Every medical school, you have to be 100% committed or they will kick you out.


Yeah, but at most med schools, you don't have to worry about not being able to drink the water, having to check there are no 12inch crabs sitting in your toilet, having to avoid the crocodiles and alligators, worrying about malaria or the side effects from antimalarials, dengue fever, having to study by candle light the night before finals, etc, etc, etc.

Then, when you get back home, having secretaries be rude to you when you call to find out if they will allow an fmg to do a rotations at their presitigious snobby university. Wasting your money on applying to residency programs that will not even consider looking at an application from an FMG (but don't include that in the web site info). Or, not even being able to be licensened in any state you want to practice in!

Yeah, Havard medical students have it rough.

FMGs can succeed, but foreign medical school certainly is not the ideal way to start.
 
Maybe I am thinking more ideally, but what does it matter as long as you become a physician?
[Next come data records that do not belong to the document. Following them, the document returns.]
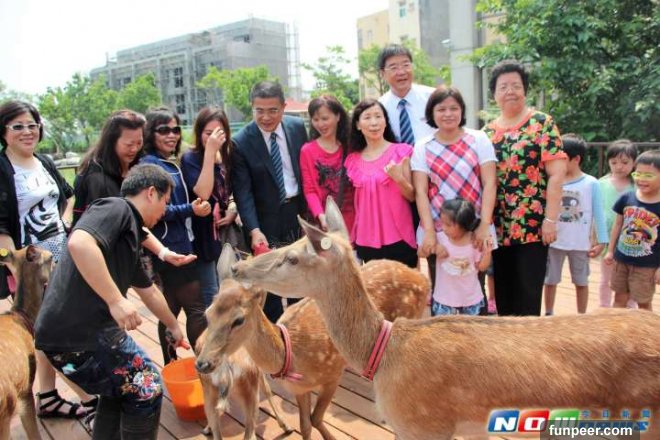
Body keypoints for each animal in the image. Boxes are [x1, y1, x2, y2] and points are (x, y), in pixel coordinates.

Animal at [195, 238, 429, 440]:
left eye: (238, 320)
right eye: (207, 314)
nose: (202, 363)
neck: (291, 354)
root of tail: (422, 278)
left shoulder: (333, 373)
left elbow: (316, 418)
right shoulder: (300, 389)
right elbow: (305, 425)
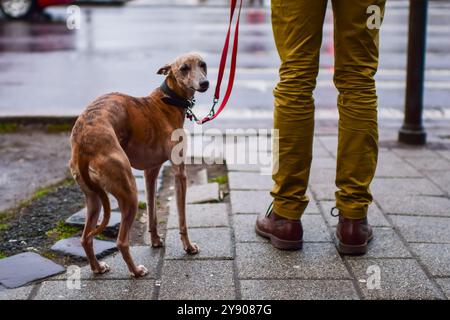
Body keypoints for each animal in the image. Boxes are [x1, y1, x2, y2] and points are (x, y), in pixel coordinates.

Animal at [69, 52, 209, 276]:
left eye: (203, 64)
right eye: (184, 68)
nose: (205, 83)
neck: (167, 101)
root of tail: (83, 144)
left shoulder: (151, 172)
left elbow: (152, 212)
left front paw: (155, 241)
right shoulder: (180, 173)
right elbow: (182, 220)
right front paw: (188, 247)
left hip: (94, 198)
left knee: (85, 238)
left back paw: (97, 268)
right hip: (129, 193)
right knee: (121, 242)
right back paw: (136, 271)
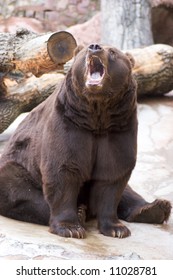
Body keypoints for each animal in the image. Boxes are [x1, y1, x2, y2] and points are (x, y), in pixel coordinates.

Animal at [0, 43, 171, 238]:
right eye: (85, 49)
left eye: (113, 52)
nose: (95, 47)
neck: (97, 114)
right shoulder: (69, 123)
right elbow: (63, 169)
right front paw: (70, 227)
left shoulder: (119, 128)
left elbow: (113, 175)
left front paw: (116, 228)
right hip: (18, 164)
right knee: (18, 189)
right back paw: (81, 212)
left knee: (129, 191)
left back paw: (156, 208)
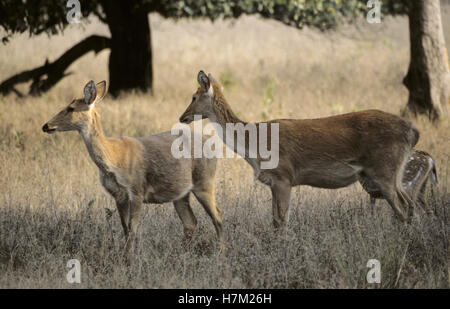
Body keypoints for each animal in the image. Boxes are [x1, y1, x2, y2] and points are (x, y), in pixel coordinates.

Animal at [43, 80, 222, 256]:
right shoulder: (118, 195)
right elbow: (125, 228)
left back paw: (220, 251)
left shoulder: (137, 190)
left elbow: (132, 228)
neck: (114, 158)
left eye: (71, 108)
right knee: (191, 222)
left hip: (204, 182)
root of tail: (213, 143)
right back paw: (183, 253)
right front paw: (125, 256)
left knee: (217, 217)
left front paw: (129, 258)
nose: (46, 126)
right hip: (180, 193)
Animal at [178, 69, 418, 229]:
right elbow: (275, 221)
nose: (182, 117)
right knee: (410, 204)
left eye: (194, 96)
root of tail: (412, 132)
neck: (254, 145)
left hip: (384, 169)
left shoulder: (283, 177)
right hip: (391, 173)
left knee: (402, 207)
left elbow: (281, 221)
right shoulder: (274, 182)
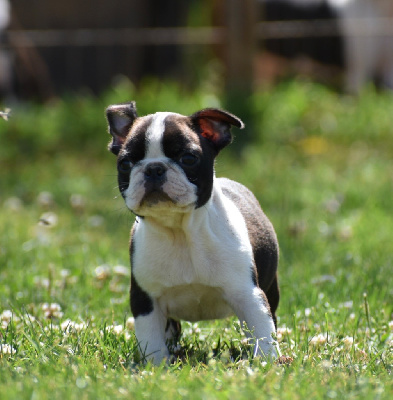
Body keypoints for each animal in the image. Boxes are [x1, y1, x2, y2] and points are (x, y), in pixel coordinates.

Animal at [105, 102, 280, 362]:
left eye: (188, 158)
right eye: (125, 164)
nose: (154, 168)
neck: (180, 233)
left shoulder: (249, 294)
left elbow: (263, 332)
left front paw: (269, 362)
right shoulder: (145, 300)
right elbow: (152, 340)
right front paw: (157, 366)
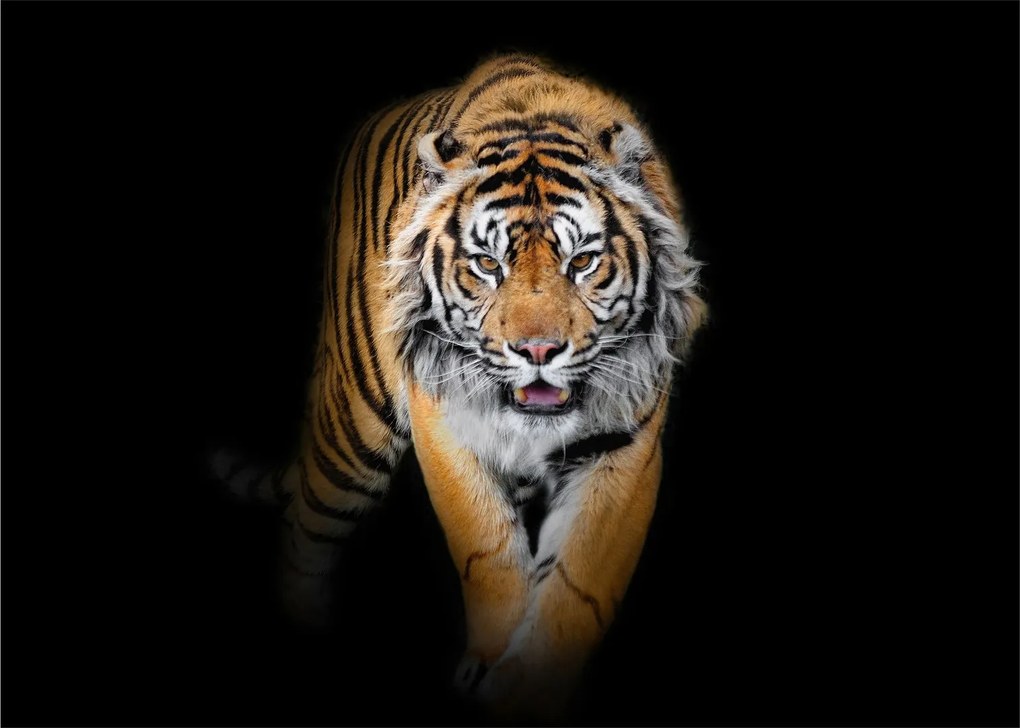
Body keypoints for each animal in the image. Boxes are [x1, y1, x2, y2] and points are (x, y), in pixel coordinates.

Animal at [211, 53, 706, 719]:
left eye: (582, 261)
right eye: (487, 265)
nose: (538, 351)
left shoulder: (624, 443)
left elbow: (578, 585)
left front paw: (525, 688)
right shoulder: (443, 420)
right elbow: (488, 551)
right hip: (354, 429)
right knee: (305, 533)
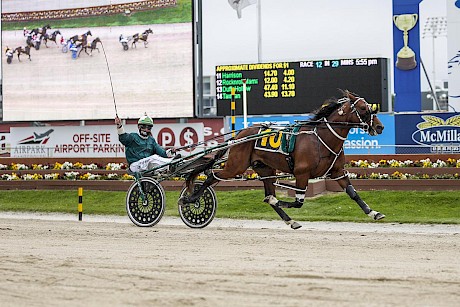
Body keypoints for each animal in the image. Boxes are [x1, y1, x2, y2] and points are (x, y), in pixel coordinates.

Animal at [178, 90, 386, 230]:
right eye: (363, 108)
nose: (380, 126)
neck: (321, 138)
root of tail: (239, 135)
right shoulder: (302, 173)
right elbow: (297, 202)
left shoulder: (337, 172)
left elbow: (353, 193)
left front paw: (374, 213)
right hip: (236, 166)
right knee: (211, 176)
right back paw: (191, 198)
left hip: (265, 170)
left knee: (266, 191)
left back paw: (290, 221)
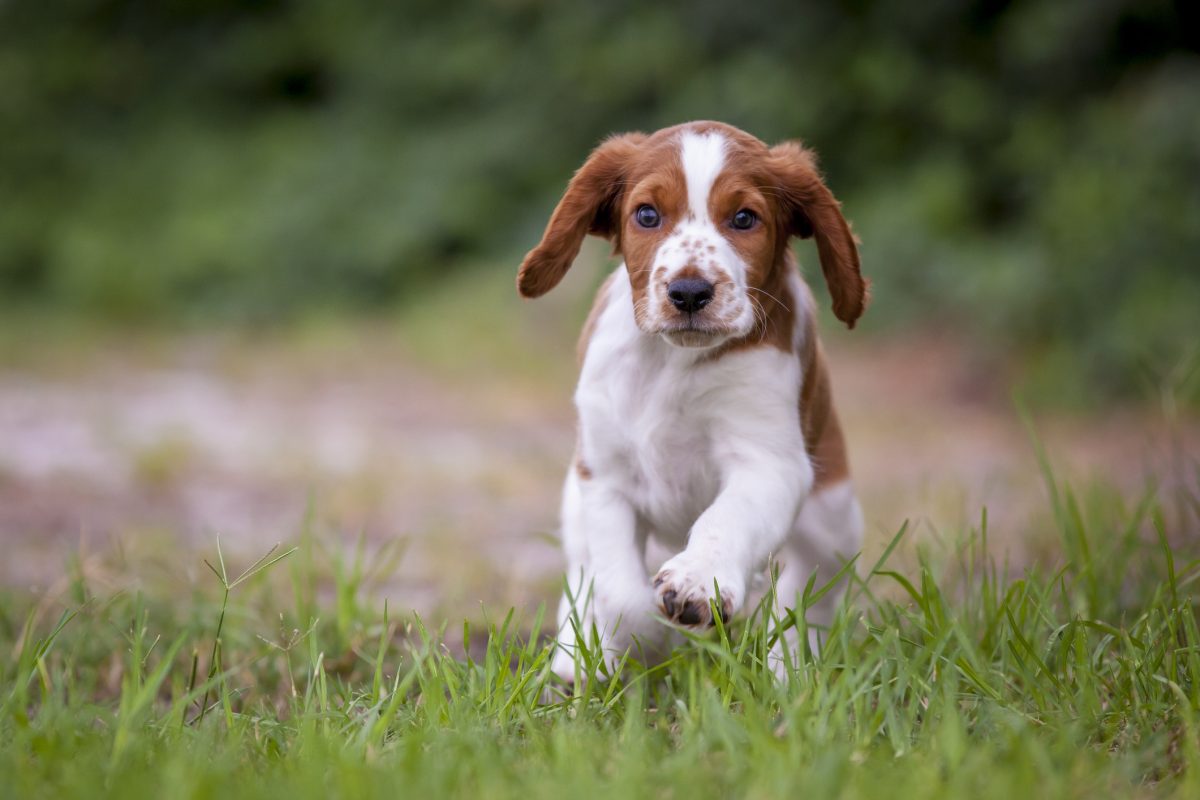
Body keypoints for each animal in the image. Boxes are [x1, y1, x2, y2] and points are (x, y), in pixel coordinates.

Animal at [520, 120, 868, 681]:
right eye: (646, 214)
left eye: (744, 218)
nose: (688, 293)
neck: (673, 362)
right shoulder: (605, 476)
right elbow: (617, 591)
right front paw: (640, 640)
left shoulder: (769, 464)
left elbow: (726, 521)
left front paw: (696, 583)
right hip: (572, 500)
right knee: (580, 572)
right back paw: (574, 659)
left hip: (833, 518)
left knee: (807, 598)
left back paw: (788, 670)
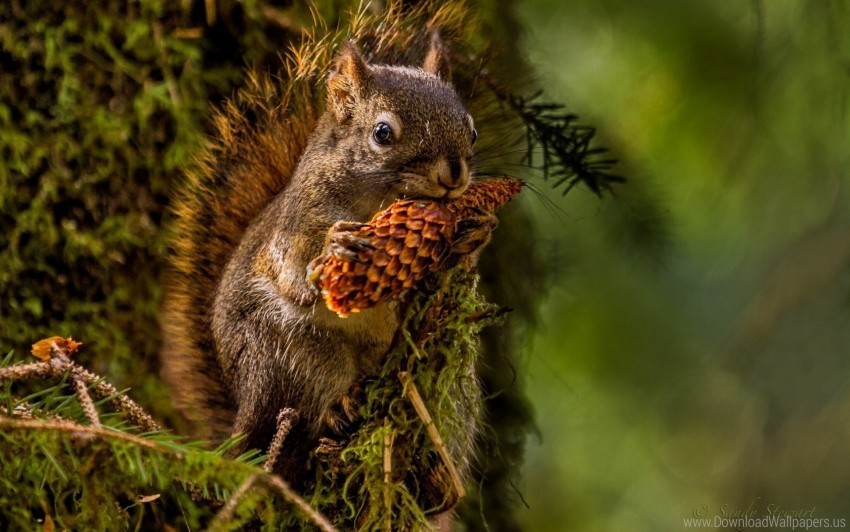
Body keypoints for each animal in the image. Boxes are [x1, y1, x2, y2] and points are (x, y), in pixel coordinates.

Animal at [161, 31, 490, 484]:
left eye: (472, 131)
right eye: (382, 133)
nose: (453, 175)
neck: (377, 203)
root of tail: (241, 417)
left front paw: (476, 233)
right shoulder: (295, 221)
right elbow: (294, 259)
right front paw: (333, 248)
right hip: (292, 354)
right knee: (305, 415)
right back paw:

If you want a career that will make you rich, then there are many other options for highly accomplished medical school applicants.

I hope that most people are not too concerned with 2-5 years of imperfect living conditions as long as you get a quality education. Also, although being and IMG creates some inherent obstacles, it is the physician behind the degree that is important (not the other way around). If people are small-minded enough to preemptively reject a physician just because they graduated from a less-than-ideal (but accredited) medical school, then they are not the type of people that one should want to be working with.